*Given data:*
* * * * * * * * *
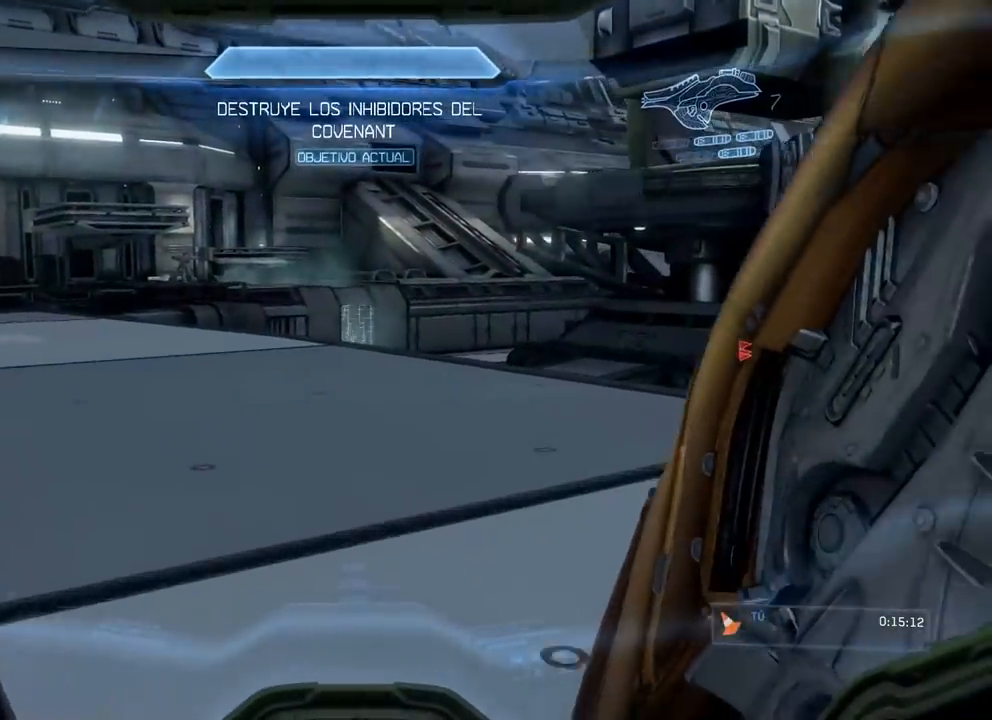
{"buttons": [], "left_stick": "up-left", "right_stick": "center", "events": []}
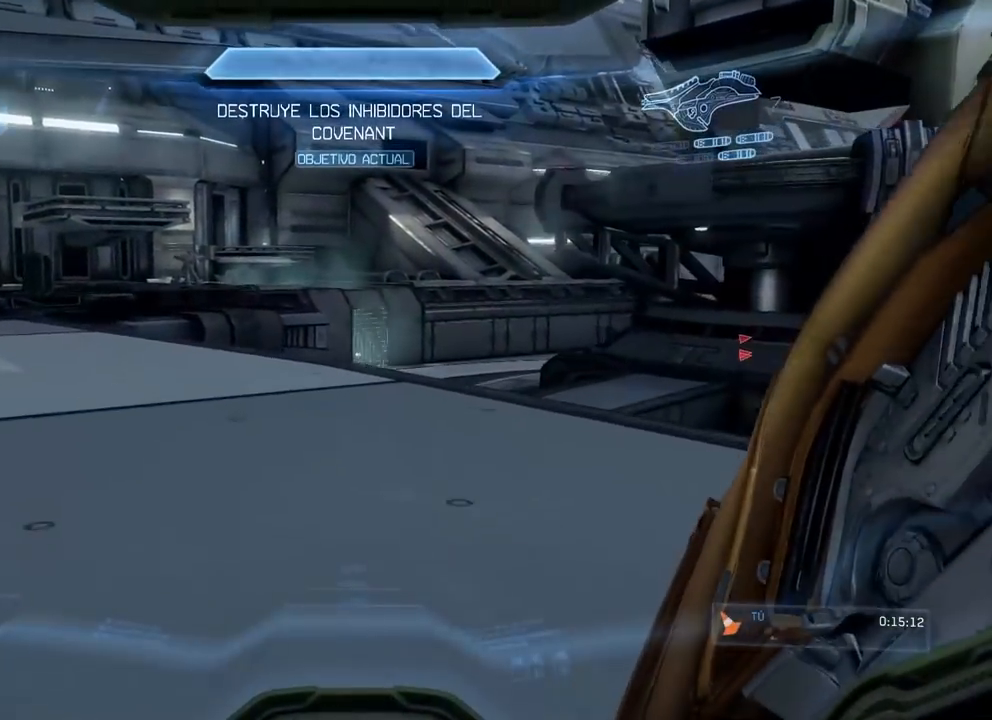
{"buttons": [], "left_stick": "up-left", "right_stick": "up-right", "events": [[33, "A", "down"], [66, "R2", "down"], [133, "A", "up"], [200, "R2", "up"], [250, "right_stick", "right"], [433, "right_stick", "up-right"]]}
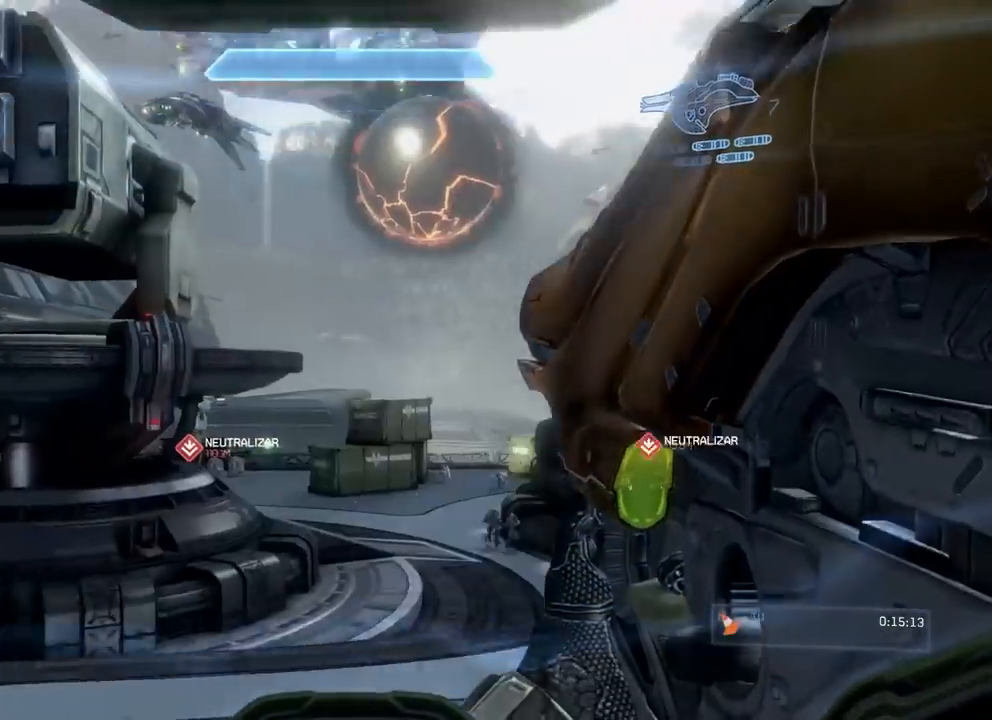
{"buttons": [], "left_stick": "left", "right_stick": "center", "events": [[83, "left_stick", "left"], [150, "right_stick", "center"], [317, "right_stick", "up"], [451, "right_stick", "center"]]}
* * * * * * * * *
*Problem statement:* Apart from the pictures, every line of the material above is to be returned word for word.

*Solution to this problem:*
{"buttons": [], "left_stick": "up-left", "right_stick": "center", "events": []}
{"buttons": [], "left_stick": "up-left", "right_stick": "up-right", "events": [[33, "A", "down"], [66, "R2", "down"], [133, "A", "up"], [200, "R2", "up"], [250, "right_stick", "right"], [433, "right_stick", "up-right"]]}
{"buttons": [], "left_stick": "left", "right_stick": "center", "events": [[83, "left_stick", "left"], [150, "right_stick", "center"], [317, "right_stick", "up"], [451, "right_stick", "center"]]}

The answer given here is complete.